BY Deborah Irmas in Reviews | 06 NOV 94
Featured in
Issue 19

Andres Serrano

D
BY Deborah Irmas in Reviews | 06 NOV 94

Andres Serrano is possibly the most misunderstood artist of his generation. The body of work that activated the American religious right to unprecedented heights of hysteria, is still being referred to (as it was in the August 22nd issue of the intellectual-lite magazine The New Yorker) as a 'fringe thing with urine and crucifix[es].' His new work, a series of 15 imposing large-scale photographs, made in the Summer of 1994, and entitled 'Budapest', will probably reinforce his unjust reputation as a provocateur with a signature style. But those who saw the masterful pieces using bodily juices and newly rotting flesh as merely the work of a naughty choirboy stuck in the anal stage, might just reconsider this solid artist's position through these latest photographs.

While 'Budapest' locates the actual site of Serrano's new work, the city (centred between the disintegrating East and the aspiritual West) also symbolises a mythic locale for the artist's own inner demons.
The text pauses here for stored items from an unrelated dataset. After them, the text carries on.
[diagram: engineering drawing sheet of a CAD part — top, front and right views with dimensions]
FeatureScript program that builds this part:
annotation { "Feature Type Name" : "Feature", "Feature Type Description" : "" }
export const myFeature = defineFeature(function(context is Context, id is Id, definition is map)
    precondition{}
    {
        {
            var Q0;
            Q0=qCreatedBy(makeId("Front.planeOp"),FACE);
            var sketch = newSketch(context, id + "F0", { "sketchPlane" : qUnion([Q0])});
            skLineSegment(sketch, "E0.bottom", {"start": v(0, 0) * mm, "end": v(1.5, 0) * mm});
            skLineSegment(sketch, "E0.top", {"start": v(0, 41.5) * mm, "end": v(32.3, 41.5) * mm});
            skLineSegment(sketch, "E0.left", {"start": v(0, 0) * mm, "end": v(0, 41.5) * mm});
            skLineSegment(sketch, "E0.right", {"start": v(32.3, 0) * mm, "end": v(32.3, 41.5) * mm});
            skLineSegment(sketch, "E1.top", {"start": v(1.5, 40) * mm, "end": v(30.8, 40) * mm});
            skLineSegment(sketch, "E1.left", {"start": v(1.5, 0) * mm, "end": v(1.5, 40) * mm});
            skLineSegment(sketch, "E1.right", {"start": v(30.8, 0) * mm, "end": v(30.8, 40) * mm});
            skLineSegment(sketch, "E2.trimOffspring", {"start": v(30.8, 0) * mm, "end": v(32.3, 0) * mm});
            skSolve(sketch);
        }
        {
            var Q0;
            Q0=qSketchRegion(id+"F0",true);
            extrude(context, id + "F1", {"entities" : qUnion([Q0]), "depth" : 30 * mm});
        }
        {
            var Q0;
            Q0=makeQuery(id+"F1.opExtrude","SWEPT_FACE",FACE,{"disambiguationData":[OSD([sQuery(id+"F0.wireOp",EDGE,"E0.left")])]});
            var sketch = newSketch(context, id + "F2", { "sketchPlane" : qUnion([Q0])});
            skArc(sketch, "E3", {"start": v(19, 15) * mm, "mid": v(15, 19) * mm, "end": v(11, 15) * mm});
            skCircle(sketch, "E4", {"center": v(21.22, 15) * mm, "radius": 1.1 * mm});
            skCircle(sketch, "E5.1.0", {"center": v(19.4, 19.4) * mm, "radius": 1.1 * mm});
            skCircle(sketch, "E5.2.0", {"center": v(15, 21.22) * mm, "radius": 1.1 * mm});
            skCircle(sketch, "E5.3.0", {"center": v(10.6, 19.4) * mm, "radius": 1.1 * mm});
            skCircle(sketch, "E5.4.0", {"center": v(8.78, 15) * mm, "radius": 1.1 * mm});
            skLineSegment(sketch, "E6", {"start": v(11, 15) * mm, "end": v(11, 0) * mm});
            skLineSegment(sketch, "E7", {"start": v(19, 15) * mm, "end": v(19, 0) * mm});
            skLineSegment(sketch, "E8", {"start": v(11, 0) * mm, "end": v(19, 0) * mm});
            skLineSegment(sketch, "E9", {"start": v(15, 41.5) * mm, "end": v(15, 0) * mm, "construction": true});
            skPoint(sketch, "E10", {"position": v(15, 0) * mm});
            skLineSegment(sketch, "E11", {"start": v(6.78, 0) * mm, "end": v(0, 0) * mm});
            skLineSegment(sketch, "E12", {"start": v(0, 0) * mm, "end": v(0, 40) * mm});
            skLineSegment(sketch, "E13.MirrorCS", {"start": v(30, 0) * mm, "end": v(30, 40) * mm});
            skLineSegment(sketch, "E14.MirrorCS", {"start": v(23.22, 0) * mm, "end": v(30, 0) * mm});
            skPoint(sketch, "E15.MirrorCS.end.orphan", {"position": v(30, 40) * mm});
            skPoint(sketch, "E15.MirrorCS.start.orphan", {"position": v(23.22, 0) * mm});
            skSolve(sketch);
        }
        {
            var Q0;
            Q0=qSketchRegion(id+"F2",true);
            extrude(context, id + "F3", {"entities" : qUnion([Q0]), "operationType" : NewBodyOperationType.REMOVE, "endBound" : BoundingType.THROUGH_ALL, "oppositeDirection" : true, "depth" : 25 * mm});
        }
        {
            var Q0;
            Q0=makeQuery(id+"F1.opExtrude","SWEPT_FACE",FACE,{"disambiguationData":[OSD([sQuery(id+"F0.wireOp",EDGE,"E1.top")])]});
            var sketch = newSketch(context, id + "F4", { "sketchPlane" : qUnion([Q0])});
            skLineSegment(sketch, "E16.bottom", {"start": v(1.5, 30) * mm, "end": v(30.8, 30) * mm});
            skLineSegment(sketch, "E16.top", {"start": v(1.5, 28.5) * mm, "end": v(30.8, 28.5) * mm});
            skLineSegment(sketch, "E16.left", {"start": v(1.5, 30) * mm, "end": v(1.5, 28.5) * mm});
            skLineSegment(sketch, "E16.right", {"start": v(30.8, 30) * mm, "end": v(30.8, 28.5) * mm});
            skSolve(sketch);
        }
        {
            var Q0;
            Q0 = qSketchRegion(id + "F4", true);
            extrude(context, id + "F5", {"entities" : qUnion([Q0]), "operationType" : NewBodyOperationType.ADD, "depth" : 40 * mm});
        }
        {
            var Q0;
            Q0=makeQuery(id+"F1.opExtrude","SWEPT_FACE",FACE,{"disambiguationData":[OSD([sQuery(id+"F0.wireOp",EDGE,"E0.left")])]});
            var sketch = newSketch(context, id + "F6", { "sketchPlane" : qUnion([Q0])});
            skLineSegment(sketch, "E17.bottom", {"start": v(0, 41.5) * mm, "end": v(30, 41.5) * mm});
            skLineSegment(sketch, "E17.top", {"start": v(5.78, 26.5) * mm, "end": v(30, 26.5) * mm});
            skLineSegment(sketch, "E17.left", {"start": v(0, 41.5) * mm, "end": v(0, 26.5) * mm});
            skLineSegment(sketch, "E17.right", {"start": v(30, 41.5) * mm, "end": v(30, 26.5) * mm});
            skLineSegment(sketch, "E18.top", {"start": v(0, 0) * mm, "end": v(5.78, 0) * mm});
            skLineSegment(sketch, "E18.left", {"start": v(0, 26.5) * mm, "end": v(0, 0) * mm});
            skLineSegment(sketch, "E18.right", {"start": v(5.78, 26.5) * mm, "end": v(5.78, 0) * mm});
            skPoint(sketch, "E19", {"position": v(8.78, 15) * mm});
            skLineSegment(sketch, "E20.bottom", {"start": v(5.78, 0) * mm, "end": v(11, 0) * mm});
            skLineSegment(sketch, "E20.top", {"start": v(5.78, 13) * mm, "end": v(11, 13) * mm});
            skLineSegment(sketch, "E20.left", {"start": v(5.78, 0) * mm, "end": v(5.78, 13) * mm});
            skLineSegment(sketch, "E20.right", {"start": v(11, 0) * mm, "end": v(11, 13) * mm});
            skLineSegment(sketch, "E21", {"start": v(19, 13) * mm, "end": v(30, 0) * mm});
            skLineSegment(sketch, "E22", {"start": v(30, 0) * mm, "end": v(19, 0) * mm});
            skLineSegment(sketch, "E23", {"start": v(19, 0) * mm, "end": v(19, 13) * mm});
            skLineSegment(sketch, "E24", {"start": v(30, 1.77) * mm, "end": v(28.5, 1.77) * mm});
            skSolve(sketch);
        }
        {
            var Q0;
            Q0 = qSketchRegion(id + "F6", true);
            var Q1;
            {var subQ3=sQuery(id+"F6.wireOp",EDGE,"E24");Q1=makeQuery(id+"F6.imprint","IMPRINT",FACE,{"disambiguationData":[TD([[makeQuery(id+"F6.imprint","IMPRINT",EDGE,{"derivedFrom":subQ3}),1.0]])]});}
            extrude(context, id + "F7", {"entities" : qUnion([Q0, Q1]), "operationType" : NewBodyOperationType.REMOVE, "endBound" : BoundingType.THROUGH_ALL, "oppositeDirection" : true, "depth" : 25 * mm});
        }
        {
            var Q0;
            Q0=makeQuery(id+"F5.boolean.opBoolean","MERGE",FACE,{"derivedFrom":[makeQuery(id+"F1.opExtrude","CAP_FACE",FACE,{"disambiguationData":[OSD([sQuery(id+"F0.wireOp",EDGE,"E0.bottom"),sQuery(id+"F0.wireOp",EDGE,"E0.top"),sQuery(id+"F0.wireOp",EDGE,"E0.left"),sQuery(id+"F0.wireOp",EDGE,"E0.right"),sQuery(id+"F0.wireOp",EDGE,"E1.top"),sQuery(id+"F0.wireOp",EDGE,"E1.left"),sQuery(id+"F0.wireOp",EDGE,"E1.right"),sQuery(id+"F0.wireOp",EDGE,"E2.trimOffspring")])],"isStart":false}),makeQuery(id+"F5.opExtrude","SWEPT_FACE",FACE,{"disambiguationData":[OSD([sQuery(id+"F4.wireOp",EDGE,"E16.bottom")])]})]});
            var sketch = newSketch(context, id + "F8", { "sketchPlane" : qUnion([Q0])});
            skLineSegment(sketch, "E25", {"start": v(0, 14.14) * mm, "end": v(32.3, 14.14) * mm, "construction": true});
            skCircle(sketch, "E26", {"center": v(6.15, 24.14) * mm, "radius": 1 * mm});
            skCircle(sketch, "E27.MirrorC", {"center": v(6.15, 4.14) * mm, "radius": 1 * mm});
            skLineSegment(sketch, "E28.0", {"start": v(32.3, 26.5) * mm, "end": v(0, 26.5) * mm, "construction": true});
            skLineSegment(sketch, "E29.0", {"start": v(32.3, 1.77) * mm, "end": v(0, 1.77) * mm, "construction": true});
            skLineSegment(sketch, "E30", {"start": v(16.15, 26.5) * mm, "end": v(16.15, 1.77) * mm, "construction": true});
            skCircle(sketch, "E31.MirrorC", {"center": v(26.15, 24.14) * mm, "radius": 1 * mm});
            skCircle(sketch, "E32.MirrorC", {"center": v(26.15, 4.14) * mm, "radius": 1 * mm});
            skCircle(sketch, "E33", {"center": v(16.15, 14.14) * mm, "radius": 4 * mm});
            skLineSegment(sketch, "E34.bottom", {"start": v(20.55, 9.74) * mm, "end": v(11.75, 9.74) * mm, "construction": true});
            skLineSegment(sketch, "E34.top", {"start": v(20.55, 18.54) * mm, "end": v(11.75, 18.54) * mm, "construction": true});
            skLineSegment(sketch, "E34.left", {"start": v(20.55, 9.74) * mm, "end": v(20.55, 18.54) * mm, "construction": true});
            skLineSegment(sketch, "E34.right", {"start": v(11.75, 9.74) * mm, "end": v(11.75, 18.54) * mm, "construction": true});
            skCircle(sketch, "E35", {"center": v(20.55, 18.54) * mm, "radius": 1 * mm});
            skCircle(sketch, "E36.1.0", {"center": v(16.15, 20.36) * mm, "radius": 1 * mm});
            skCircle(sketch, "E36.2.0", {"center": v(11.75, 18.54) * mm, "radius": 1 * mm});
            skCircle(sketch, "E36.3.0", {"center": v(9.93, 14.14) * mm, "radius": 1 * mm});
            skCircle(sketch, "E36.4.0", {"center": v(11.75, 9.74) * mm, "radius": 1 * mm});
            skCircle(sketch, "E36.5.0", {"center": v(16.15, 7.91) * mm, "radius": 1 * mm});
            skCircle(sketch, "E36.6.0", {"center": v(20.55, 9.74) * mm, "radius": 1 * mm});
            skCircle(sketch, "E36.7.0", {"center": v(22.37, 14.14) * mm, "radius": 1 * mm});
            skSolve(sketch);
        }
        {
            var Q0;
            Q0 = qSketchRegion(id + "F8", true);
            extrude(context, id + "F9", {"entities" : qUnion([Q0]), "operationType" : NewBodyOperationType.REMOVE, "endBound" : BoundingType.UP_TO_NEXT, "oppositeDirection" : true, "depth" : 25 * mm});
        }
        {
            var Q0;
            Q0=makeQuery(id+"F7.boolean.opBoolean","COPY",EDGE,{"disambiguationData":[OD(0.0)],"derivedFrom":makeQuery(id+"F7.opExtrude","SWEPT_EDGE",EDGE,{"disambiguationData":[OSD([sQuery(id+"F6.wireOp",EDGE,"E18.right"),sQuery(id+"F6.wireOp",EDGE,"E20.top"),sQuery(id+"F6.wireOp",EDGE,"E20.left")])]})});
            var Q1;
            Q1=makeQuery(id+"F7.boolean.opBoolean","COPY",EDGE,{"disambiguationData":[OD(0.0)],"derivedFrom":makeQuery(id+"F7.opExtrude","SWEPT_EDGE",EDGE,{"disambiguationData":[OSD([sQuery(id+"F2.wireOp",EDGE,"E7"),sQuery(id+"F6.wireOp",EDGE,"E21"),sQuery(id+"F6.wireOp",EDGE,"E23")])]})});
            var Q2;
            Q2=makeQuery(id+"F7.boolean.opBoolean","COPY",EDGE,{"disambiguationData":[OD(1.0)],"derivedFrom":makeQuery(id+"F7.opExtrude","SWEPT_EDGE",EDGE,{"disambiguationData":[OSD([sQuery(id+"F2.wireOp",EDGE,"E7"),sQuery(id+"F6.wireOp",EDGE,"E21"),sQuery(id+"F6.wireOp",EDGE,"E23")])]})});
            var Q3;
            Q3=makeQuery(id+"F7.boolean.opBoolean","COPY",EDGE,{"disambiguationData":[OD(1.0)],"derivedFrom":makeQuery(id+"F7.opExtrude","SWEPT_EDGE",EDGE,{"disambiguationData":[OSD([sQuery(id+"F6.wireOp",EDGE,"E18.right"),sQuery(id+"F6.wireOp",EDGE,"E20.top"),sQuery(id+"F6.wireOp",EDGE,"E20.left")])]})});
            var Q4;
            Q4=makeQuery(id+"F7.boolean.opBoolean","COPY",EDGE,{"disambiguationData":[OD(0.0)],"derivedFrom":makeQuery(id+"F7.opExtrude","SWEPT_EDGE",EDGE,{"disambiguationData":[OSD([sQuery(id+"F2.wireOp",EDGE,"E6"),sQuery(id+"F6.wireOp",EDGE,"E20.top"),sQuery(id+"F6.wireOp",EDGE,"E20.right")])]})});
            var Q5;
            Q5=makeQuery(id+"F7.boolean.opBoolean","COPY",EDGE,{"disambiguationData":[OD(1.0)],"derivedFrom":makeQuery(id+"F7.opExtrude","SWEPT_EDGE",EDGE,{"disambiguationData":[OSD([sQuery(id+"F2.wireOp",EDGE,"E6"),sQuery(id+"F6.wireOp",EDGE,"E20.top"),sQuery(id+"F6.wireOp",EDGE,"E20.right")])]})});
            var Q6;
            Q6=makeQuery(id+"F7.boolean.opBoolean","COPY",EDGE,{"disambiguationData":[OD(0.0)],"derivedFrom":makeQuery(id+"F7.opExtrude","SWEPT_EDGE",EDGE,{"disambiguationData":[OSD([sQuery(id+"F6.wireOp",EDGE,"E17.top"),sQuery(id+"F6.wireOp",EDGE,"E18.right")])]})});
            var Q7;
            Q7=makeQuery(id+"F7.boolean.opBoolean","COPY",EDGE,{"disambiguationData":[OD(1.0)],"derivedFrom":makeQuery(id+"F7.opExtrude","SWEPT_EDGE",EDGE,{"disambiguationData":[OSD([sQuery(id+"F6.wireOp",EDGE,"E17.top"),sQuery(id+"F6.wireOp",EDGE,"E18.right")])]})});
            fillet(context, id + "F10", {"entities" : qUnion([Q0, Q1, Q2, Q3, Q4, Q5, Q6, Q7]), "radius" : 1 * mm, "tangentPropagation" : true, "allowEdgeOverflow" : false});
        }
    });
His position is mid-way too, between the beginning of the ride and the end of the line. It is from this literal and figurative point that he watches. Their lives, he continues to say, illuminate his own.

Figures - solitary, coupled, or in groups - testify, in their imposing sculptural presence, to his discordant but ultimately confident world view. Clearly the theatre of life is an often painful and intense workout, where the payoff, when indeed there is one, is just before the end. The clue to this twisted positivism is an image of a nude couple in their late 60s. The pair, cut off just below the knees by a Curaçao-cocktail coloured lake, seem like a Giottesque Adam and Eve come to late-20th century life. Their smiles and tender intimacy testify to a serenity and acceptance of man's ultimate fate. This photograph is one of those monuments that gnaws itself into your memory bank and refuses to leave without a fight. Serrano has reversed codes, reactivating worn out metaphors.

The rest of Serrano's cast of characters survive on an existential plane. Their posture, dress, and undress charge them with the telling of a story heard throughout the ages: we are born, we seek, we war, we fuck and then we die. A sailor, a soldier, and a young Hasid stare beyond the photographer into the same distant masculine unknown, while the women and little girl appear to be looking inward, whether in contemplation, or mourning. When the two sexes meet within the frame, it is bodily: breast feeding and sexual acts are perfectly frozen like some weird plastic sculpture, devoid of emotional content. Is this Serrano's dispassionate, resigned view of life - the flipside to his elegant pictorial note-taking on the mysterious beauty of death?

While Serrano may be travelling over pre-discovered terrain (Koons, Goldin, maybe even Pierre et Gilles), his deliberate construction of a frequented vocabulary modifies what we expect from such subjects presented statue-like in deep silky hues. There is no evidence either of titillation or kitsch in the presentation of Serrano's subjects and their acts. And the artist watches without judging, de-romanticising life while simultaneously incorporating the beauty of luxurious fabrics, 19th century wall murals, and the gleam of decorative tile. And while 'life', as pictured in this semi-sumptuous work, may seem mostly anaesthetised from pain and pleasure, 'Budapest' is nonetheless a provocative journey from the centre seat.